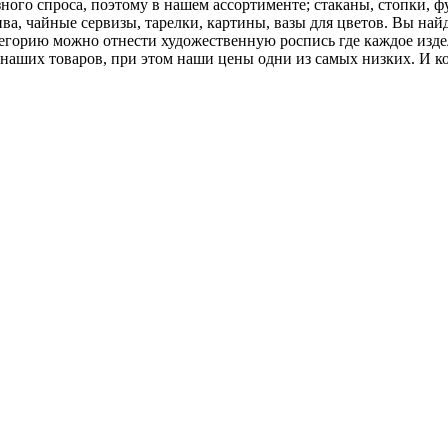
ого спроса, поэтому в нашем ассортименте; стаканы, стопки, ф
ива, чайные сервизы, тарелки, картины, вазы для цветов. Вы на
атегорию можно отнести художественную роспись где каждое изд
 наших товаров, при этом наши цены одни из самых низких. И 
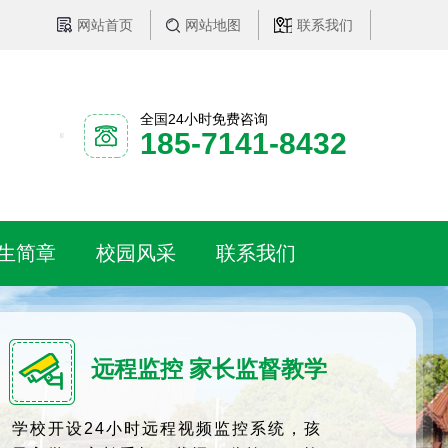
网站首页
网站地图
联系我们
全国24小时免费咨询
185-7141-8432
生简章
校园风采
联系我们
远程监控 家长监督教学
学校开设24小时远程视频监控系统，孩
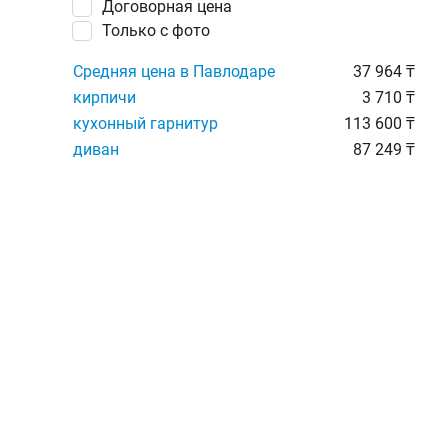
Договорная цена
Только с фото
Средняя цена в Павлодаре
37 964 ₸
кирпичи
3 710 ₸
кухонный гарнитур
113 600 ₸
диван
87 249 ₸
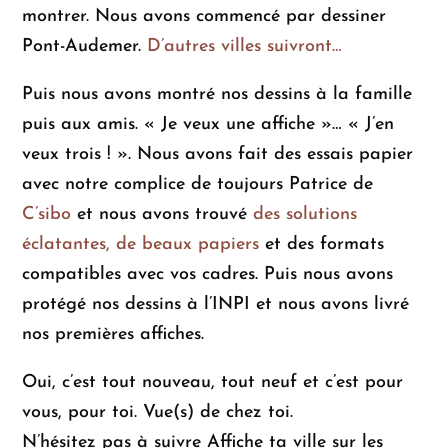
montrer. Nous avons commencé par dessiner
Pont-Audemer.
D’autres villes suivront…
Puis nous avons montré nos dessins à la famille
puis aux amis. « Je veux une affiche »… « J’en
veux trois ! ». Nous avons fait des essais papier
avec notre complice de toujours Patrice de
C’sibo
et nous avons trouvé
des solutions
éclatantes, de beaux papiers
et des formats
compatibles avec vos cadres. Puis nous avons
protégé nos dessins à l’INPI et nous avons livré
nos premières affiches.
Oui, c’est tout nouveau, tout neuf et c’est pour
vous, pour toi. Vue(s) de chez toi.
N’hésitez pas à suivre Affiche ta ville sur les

——————

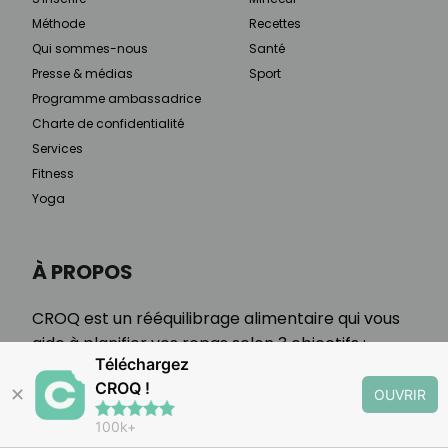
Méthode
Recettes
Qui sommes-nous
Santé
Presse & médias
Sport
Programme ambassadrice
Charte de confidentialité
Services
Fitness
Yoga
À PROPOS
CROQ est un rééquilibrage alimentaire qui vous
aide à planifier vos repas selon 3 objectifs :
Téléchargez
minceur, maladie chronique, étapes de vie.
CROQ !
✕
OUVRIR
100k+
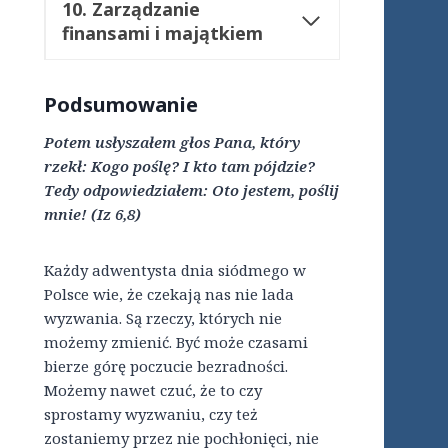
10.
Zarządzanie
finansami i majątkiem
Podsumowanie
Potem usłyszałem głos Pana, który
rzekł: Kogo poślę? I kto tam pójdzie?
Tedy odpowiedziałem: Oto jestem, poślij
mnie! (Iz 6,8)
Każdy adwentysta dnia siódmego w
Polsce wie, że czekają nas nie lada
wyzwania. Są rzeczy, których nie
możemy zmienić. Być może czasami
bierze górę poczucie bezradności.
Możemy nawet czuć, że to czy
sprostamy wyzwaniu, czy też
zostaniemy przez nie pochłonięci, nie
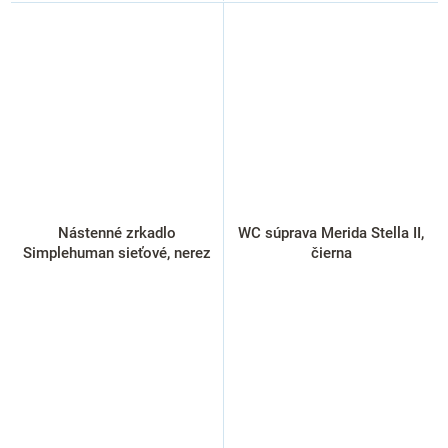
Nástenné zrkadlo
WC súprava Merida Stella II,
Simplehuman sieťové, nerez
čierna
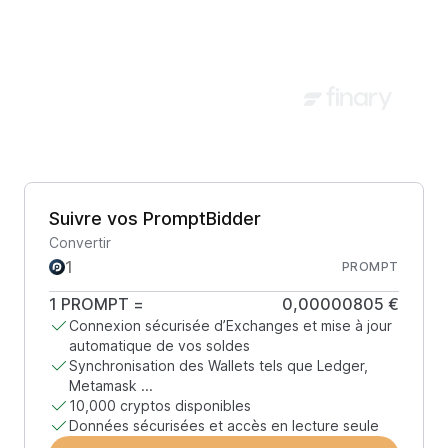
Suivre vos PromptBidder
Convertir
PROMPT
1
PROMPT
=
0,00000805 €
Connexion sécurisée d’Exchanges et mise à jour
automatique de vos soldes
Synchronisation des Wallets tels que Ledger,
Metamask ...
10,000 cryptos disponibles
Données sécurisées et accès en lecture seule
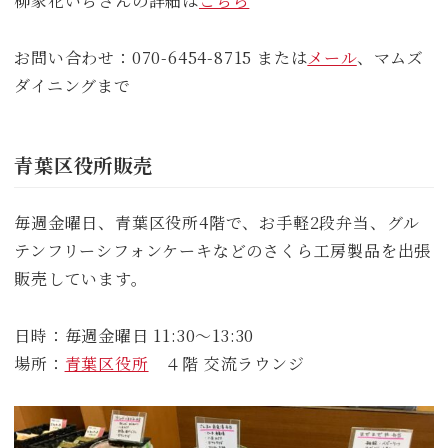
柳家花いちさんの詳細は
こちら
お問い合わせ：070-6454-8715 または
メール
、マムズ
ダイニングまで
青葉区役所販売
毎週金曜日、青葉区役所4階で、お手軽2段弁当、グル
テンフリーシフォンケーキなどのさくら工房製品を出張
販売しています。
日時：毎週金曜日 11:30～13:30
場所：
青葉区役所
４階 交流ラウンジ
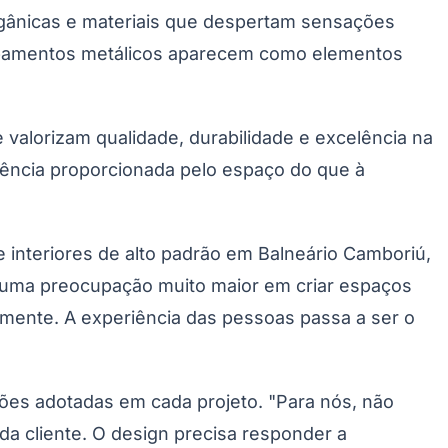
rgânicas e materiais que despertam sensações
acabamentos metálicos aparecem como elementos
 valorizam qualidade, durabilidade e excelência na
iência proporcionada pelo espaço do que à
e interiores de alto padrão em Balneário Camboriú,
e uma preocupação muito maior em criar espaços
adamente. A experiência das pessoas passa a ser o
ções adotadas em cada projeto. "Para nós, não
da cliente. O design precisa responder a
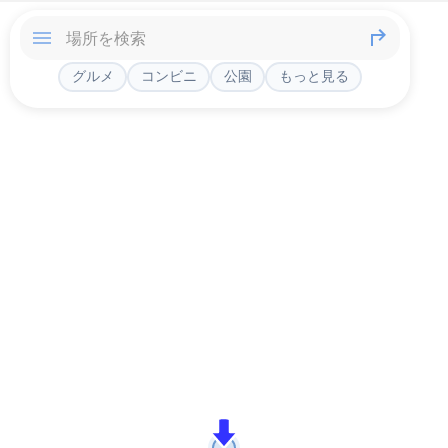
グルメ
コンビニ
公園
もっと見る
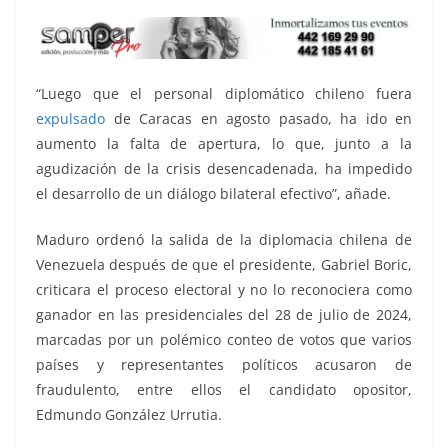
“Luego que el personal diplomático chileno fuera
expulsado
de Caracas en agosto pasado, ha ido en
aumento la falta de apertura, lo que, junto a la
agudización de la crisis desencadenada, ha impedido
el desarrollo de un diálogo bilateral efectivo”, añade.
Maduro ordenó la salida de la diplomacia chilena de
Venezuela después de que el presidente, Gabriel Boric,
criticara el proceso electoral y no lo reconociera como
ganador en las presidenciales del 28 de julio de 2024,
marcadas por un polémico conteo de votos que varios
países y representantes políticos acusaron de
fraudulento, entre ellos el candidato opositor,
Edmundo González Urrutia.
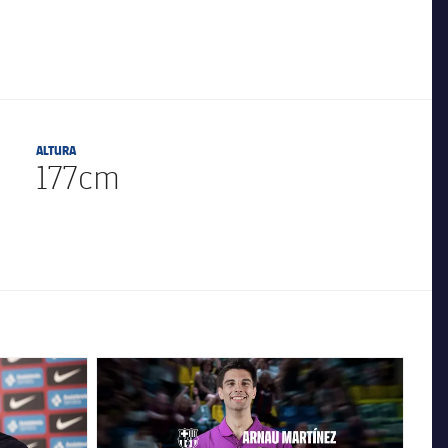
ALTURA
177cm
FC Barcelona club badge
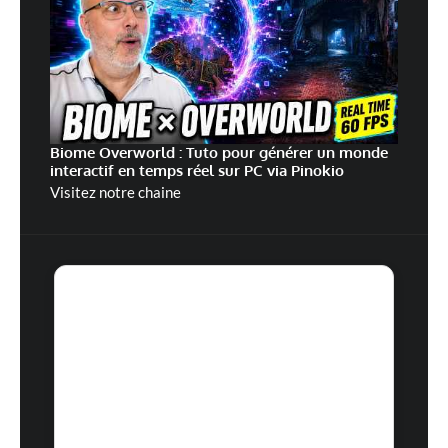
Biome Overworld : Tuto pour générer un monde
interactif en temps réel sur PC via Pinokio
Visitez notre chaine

——————

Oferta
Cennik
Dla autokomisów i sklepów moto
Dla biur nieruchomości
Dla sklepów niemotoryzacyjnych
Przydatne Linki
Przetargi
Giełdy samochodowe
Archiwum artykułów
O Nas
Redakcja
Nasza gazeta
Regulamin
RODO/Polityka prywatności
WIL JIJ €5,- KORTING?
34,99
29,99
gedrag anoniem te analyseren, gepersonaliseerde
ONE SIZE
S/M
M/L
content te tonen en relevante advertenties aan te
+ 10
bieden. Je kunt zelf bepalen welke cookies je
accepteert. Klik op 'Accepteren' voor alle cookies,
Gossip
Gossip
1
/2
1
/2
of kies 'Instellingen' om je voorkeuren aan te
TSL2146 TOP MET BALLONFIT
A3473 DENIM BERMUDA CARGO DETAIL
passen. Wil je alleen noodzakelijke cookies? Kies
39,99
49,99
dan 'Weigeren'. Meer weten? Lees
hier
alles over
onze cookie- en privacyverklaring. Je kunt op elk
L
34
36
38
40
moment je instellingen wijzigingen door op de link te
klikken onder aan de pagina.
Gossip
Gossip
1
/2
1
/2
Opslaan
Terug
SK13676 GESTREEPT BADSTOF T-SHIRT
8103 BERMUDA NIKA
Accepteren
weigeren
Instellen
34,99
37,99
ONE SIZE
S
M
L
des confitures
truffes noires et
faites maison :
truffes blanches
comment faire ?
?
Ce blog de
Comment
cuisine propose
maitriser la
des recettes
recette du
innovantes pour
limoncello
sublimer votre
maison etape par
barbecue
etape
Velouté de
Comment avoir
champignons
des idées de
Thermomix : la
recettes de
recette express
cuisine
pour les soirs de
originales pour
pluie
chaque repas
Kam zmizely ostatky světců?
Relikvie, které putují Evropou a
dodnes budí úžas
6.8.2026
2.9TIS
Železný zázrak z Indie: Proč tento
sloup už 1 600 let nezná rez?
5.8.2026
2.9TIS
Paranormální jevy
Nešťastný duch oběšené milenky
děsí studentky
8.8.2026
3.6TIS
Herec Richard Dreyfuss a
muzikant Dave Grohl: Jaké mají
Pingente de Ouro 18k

——————

**WORK INSTRUCTIONS**
Of the entries above, repeat exactly the lines between the line with "avec notre complice de toujours Patrice de" and the line with "N’hésitez pas à", inclusive, and no others.

**SOLUTION FOR THIS TASK**
avec notre complice de toujours Patrice de
C’sibo
et nous avons trouvé
des solutions
éclatantes, de beaux papiers
et des formats
compatibles avec vos cadres. Puis nous avons
protégé nos dessins à l’INPI et nous avons livré
nos premières affiches.
Oui, c’est tout nouveau, tout neuf et c’est pour
vous, pour toi. Vue(s) de chez toi.
N’hésitez pas à suivre Affiche ta ville sur les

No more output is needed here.